The pandemic has made the situation more desperate. Domestic violence rises in times of high stress, and the lockdowns have left women and children trapped inside with their abusers. One study found that during the first lockdown, there was an 11 per cent rise in people reporting domestic abuse to the police; between April 2020 and March 2021 the children’s charity NSPCC reported a record 85,000 calls to its helpline, many of them about domestic abuse and neglect. Wright, who credits a former teacher, Mr Pigden, with turning his life around, visits his old primary school to hear about the school’s efforts to identify and support children suffering from violence at home – but such safeguarding measures are harder to implement when schools close.
[see also: “It’s your own little prison”: Domestic abuse victims were trapped long before lockdown]
Wright also tours a number of projects aiming to prevent domestic abuse. At the Hampton Trust in Southampton he meets Wes, who has referred himself to the trust’s programme to help perpetrators of domestic violence learn better ways to manage their anger. One of the many things Wes had to learn was how to feel empathy for his partner when he physically threatened and intimidated her. He had to learn these things, things that feel so instinctive if you have grown up in a safe home, because when he was not much older than my own children – who are one and four and still view me almost as an extension of themselves, a being that exists solely to care for them – he saw his father almost beat his mother to death.

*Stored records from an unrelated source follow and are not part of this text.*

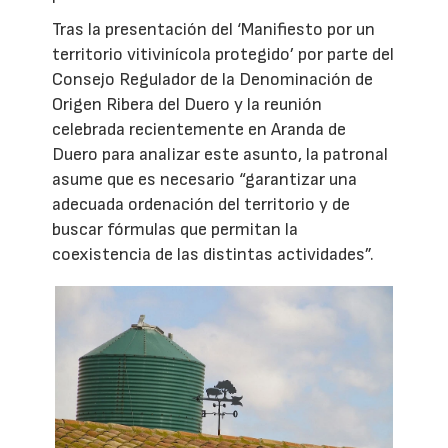
Tras la presentación del ‘Manifiesto por un
territorio vitivinícola protegido’ por parte del
Consejo Regulador de la Denominación de
Origen Ribera del Duero y la reunión
celebrada recientemente en Aranda de
Duero para analizar este asunto, la patronal
asume que es necesario “garantizar una
adecuada ordenación del territorio y de
buscar fórmulas que permitan la
coexistencia de las distintas actividades”.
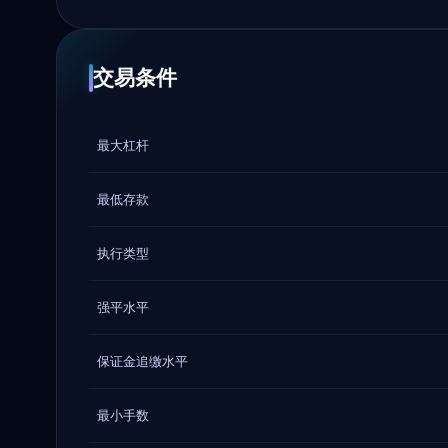
交易条件
最大杠杆
最低存款
执行类型
强平水平
保证金追缴水平
最小手数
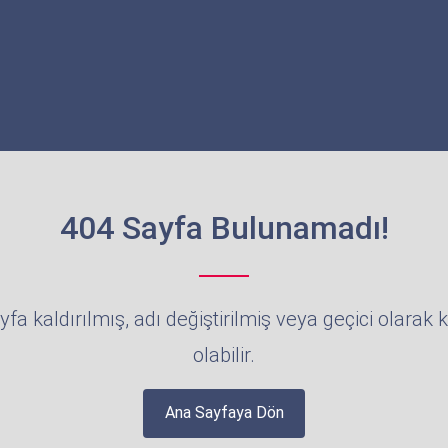
404 Sayfa Bulunamadı!
yfa kaldırılmış, adı değiştirilmiş veya geçici olarak 
olabilir.
Ana Sayfaya Dön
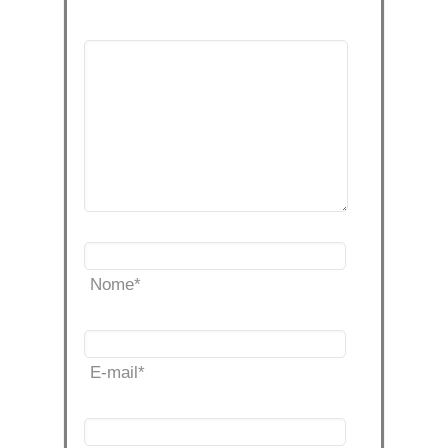
Nome
*
E-mail
*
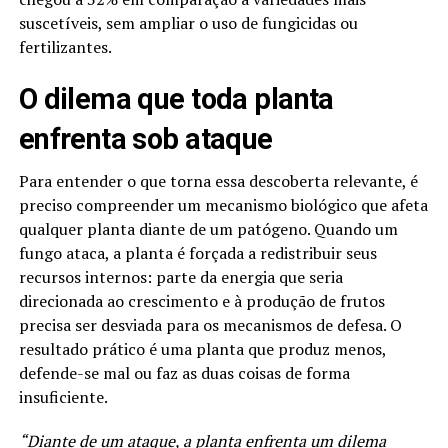
suscetíveis, sem ampliar o uso de fungicidas ou
fertilizantes.
O dilema que toda planta
enfrenta sob ataque
Para entender o que torna essa descoberta relevante, é
preciso compreender um mecanismo biológico que afeta
qualquer planta diante de um patógeno. Quando um
fungo ataca, a planta é forçada a redistribuir seus
recursos internos: parte da energia que seria
direcionada ao crescimento e à produção de frutos
precisa ser desviada para os mecanismos de defesa. O
resultado prático é uma planta que produz menos,
defende-se mal ou faz as duas coisas de forma
insuficiente.
“Diante de um ataque, a planta enfrenta um dilema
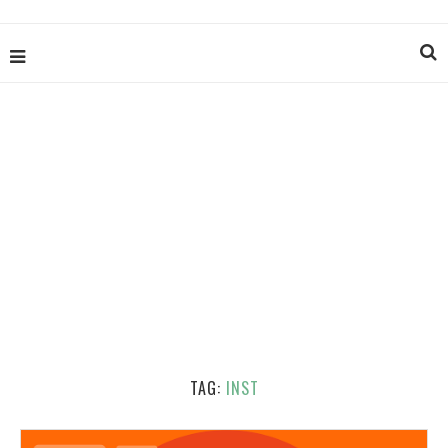
TAG:
INST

As Wright learns more about the impact of violence on mothers, he comes to forgive his own mother for the hurt and damage she caused. We often think of forgiveness as a gift we can bestow on those who have wronged us, but I can only hope that by forgiving his mother Wright could feel unburdened and liberated himself, that his forgiveness represented his determination to no longer feel defined by his past. Home Truths is structured around Wright’s personal story, but he’s also resolved to make it about much more than that. “Abuse creates a vicious cycle, and it’s up to all of us to stop it,” he concludes. Sometimes the truth is hard to hear.